The batting superstar is yet to rule either of these explosive questions out, nor the prospect of immediate retirement from international cricket.

If Warner challenges sanctions at a hearing, he risks the potential for harsher penalties, including the unlikely maximum of a life ban.

Cricket Australia has not charged Warner, Smith and Bancroft with ball tampering, but rather with bringing the game into disrepute, as the organisation and the players feel the effects of major sponsor Magellan pulling out and increased pressure to deliver a TV rights deal - which could be signed by the end of the week.

Teammates could be called to testify. Picture: AP
Teammates could be called to testify. Picture: AP

Regardless of whether the trio elect to go to a hearing next week, the fallout from the ball-tampering humiliation is a long way from being concluded.

Cricket Australia's review into "culture" will be carried out by an independent party and is set to encompass all of Cricket Australia's operations, not just the team, meaning chief executive James Sutherland will come into the firing line, amid criticism he hasn't done enough from head office to promote the spirit of cricket.
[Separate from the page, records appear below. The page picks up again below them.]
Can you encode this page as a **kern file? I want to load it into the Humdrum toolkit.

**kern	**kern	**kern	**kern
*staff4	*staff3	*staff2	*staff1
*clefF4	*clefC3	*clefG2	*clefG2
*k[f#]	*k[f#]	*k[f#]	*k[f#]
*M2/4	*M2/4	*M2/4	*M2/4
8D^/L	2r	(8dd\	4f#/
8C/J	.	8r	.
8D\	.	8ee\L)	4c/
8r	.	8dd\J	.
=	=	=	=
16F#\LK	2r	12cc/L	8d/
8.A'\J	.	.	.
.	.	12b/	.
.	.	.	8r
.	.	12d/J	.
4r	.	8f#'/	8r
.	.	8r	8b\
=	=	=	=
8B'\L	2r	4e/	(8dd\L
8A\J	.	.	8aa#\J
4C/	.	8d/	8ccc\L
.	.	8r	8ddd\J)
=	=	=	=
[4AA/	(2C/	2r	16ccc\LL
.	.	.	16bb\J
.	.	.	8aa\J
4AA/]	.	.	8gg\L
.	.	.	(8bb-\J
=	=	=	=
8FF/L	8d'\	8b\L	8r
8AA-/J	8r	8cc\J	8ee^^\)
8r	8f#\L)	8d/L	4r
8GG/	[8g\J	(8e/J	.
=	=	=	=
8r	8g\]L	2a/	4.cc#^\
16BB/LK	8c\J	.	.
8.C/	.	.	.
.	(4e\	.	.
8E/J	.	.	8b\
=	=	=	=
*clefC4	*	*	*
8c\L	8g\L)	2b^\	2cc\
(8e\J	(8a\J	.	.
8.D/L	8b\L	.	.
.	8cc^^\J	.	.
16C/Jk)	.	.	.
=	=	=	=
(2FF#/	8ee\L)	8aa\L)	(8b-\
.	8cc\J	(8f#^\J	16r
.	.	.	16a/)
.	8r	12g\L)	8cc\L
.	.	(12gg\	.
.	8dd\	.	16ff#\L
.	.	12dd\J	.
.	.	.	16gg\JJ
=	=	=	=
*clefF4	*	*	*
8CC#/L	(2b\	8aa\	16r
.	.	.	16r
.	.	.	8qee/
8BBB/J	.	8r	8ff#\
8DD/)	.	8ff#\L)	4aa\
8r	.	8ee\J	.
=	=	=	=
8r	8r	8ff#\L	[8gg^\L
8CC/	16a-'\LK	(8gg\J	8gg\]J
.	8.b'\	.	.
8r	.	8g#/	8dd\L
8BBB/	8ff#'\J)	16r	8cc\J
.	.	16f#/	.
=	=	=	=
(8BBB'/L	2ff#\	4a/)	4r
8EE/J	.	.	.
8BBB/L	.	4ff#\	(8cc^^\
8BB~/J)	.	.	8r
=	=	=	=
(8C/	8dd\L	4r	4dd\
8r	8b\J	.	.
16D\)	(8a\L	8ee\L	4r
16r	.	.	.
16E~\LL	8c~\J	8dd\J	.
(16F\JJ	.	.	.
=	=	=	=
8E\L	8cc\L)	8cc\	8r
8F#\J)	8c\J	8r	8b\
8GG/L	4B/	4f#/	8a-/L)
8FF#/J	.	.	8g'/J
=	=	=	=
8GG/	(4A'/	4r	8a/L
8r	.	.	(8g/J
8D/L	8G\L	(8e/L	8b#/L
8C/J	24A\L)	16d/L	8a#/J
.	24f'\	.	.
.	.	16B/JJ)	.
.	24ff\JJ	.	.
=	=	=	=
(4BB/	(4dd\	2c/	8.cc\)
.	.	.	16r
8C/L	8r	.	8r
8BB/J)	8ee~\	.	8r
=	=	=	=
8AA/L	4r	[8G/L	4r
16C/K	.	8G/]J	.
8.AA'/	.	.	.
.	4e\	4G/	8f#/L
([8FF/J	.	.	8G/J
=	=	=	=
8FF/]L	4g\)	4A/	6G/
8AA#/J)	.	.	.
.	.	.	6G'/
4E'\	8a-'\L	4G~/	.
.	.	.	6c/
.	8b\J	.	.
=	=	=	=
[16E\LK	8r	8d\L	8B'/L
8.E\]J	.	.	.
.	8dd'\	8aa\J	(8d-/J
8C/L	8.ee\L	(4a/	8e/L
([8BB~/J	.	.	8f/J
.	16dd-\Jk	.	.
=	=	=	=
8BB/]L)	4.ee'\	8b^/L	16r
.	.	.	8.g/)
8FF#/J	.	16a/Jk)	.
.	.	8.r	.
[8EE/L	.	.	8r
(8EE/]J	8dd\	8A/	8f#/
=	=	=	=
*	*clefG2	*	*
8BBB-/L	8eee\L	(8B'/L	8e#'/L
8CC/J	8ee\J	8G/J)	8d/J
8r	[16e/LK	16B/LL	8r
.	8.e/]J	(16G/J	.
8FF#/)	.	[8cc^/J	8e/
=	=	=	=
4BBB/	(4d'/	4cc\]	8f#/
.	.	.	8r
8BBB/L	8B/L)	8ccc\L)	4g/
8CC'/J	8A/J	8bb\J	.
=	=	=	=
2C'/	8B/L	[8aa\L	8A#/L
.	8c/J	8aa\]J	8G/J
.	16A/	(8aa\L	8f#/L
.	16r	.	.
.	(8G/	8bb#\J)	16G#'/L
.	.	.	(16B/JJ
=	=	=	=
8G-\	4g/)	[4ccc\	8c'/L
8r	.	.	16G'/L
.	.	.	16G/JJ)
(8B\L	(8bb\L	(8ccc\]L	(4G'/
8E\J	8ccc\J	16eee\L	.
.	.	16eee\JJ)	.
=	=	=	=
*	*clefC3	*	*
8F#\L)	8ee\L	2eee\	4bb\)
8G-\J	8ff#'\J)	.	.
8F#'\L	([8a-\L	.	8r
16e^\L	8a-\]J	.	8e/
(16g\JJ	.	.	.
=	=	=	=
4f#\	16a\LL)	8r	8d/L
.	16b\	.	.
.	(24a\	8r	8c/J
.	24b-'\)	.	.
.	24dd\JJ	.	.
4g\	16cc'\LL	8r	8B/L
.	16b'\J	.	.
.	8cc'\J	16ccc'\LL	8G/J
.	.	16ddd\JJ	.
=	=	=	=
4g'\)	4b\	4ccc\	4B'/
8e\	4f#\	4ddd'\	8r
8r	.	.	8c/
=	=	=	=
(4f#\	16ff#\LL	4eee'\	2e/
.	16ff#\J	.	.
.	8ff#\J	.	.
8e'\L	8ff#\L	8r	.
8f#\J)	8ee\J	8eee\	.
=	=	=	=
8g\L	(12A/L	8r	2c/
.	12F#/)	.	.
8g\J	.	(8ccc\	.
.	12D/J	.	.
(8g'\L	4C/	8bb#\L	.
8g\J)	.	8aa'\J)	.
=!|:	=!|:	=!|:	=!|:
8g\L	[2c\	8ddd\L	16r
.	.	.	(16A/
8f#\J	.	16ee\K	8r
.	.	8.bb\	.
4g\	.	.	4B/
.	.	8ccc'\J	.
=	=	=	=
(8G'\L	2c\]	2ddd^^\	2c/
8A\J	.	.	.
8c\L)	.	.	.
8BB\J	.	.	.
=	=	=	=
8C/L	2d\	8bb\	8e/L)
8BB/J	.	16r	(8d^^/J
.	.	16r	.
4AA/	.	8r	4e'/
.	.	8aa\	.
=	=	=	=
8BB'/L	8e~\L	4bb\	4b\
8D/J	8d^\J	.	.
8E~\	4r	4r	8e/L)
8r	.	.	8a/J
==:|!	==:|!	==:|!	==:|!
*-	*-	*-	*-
What Warner may or may not have to say in the event he takes up his option for a hearing - likely to be kept behind closed doors for player welfare reasons - has the potential to have a major bearing on what then forms the focus of the cultural review.

James Sutherland will come under scrutiny in the review. Picture: Getty Images
James Sutherland will come under scrutiny in the review. Picture: Getty Images

Warner has taken full responsibility for "his part" in the Cape Town sandpaper plot, but what hasn't been further explored is the fact the vice-captain had served as Australia's unofficial "ball shiner" for several years - a role fully endorsed and encouraged within the team.

Condemnation from Sutherland over a sledging run-in with Indian Rohit Sharma in early 2015 forced Warner to quieten his on-field persona, but senior figures within the team set-up pressured him to return to his attack dog past because they felt that aggressive approach best served the team.

That happened on the eve of the summer Ashes series, when Warner fired up his tongue once more.

David Warner cleaned up his act after the Rohit Sharma spat. Picture: Wayne Ludbey
David Warner cleaned up his act after the Rohit Sharma spat. Picture: Wayne Ludbey

Former Test quick Jeff Thomson said it would be "un-Australian" if Warner was to dob in his mates, but that general attitude might swing in the event it was proved others did know of the scandal yet stayed silent and allowed Warner, Smith and Bancroft to cop the full wrath of CA.

Cricket Australia is confident the evidence gathered by integrity commissioner Iain Roy's independent investigation to determine that only three players and no coaches knew of the plot is strong.

Warner's family had copped sustained abuse from South African fans and officials prior to the sandpaper scandal, and The Daily Telegraph can reveal Cricket South Africa communications chief Altaaf Kazi has now been sacked for posing with spectators who were wearing Sonny Bill Williams masks as a way of trying to demean his wife, Candice.

The independent cultural review will run separate to the hunt for a new coach, which has Justin Langer as the favourite for the Test and ODI jobs and Ricky Ponting to take over as T20 mentor.